Armand Massonet (Saint-Gilles, 22 February 1892 – Jette, 11 March 1979) was a Belgian painter.

He studied at the Académie Royale des Beaux-Arts of Brussels and the Ecole National des Beaux-Arts in Paris (in the studio of Fernand Cormon), where he followed the steps of Van Gogh and Toulouse-Lautrec. During World War I, Massonet served as a stretcher-bearer for the Belgian Army while working for the art section of the Army, capturing scenes of war and devastation throughout Belgium. He published an art and literary paper called Le Claque à Fond while on the front line. After the war, he taught drawing in different schools and academies of Brussels while publishing books and articles on art and sketch techniques. He worked with different artists and writers of the time, such as Victor Horta, René Lyr and Victor Boin. After World War II he moved to Paris, where he painted regularly and continued to publish books on art and painting. There he became acquainted with painters such as Vlaminck.

Massonet's work demonstrates a particular skill for sketching and capturing movement and light.
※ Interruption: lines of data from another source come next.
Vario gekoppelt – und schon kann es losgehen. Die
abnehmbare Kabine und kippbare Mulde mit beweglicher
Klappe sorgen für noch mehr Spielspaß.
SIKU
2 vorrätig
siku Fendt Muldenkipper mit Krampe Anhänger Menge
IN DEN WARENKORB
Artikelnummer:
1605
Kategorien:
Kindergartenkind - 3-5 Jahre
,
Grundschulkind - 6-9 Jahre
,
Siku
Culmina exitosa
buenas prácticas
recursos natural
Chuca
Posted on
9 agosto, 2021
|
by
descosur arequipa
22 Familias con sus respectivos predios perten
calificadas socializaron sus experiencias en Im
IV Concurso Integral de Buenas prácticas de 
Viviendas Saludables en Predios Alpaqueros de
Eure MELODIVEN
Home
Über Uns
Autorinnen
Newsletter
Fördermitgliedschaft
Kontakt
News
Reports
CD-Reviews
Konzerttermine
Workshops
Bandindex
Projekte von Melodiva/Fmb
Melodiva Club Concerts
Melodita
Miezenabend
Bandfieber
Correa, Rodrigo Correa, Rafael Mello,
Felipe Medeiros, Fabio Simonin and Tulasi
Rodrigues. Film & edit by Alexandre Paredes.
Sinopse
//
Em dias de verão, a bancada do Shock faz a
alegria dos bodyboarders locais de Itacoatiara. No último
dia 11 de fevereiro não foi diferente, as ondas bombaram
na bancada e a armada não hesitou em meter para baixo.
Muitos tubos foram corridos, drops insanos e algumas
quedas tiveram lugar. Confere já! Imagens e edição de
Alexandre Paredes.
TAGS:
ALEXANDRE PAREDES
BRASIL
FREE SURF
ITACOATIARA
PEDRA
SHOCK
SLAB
As a painter, he produced numerous portraits and views of cities (Brussels, Paris, Venice) as well as interior scenes. His paintings also developed the theme of music and dance, portraying jazz bands and piano players. He produced numerous posters and publicity drawings for companies such as Philips and Agfa-Gevaert.
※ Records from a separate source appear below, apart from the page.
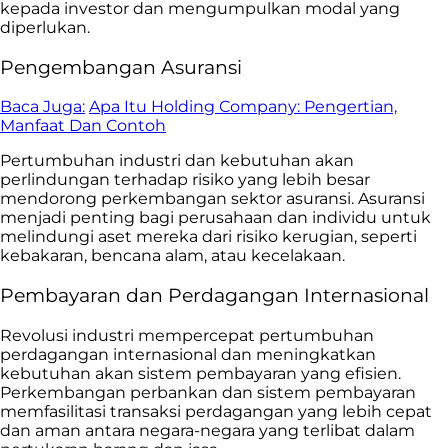
kepada investor dan mengumpulkan modal yang
diperlukan.
Pengembangan Asuransi
Baca Juga:
Apa Itu Holding Company: Pengertian,
Manfaat Dan Contoh
Pertumbuhan industri dan kebutuhan akan
perlindungan terhadap risiko yang lebih besar
mendorong perkembangan sektor asuransi. Asuransi
menjadi penting bagi perusahaan dan individu untuk
melindungi aset mereka dari risiko kerugian, seperti
kebakaran, bencana alam, atau kecelakaan.
Pembayaran dan Perdagangan Internasional
Revolusi industri mempercepat pertumbuhan
perdagangan internasional dan meningkatkan
kebutuhan akan sistem pembayaran yang efisien.
Perkembangan perbankan dan sistem pembayaran
memfasilitasi transaksi perdagangan yang lebih cepat
dan aman antara negara-negara yang terlibat dalam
His work can be found in museums in Brussels, Belgium; Rheims, France; and Riga, Latvia.

==Bibliography==
- Le Croquis, Brussels, 1926.
- Olympiade, Brussels, 1926.
- Le Corquis au ralentit, Brussels, 1927.
- Le Croquis vivant aquarellé, Paris, 1942.
- Le Dessin sur le Vif, Paris, 1952.
- L'Aquarelle, Paris, 1954.
- La Peinture, Paris, 1960.
- Un Peintre à Paris, Paris, 1964.
- L'art du dessin et de la couleur, Paris, 1965.
- L'homme s'est battu 1918-1968, Brussels, 1967.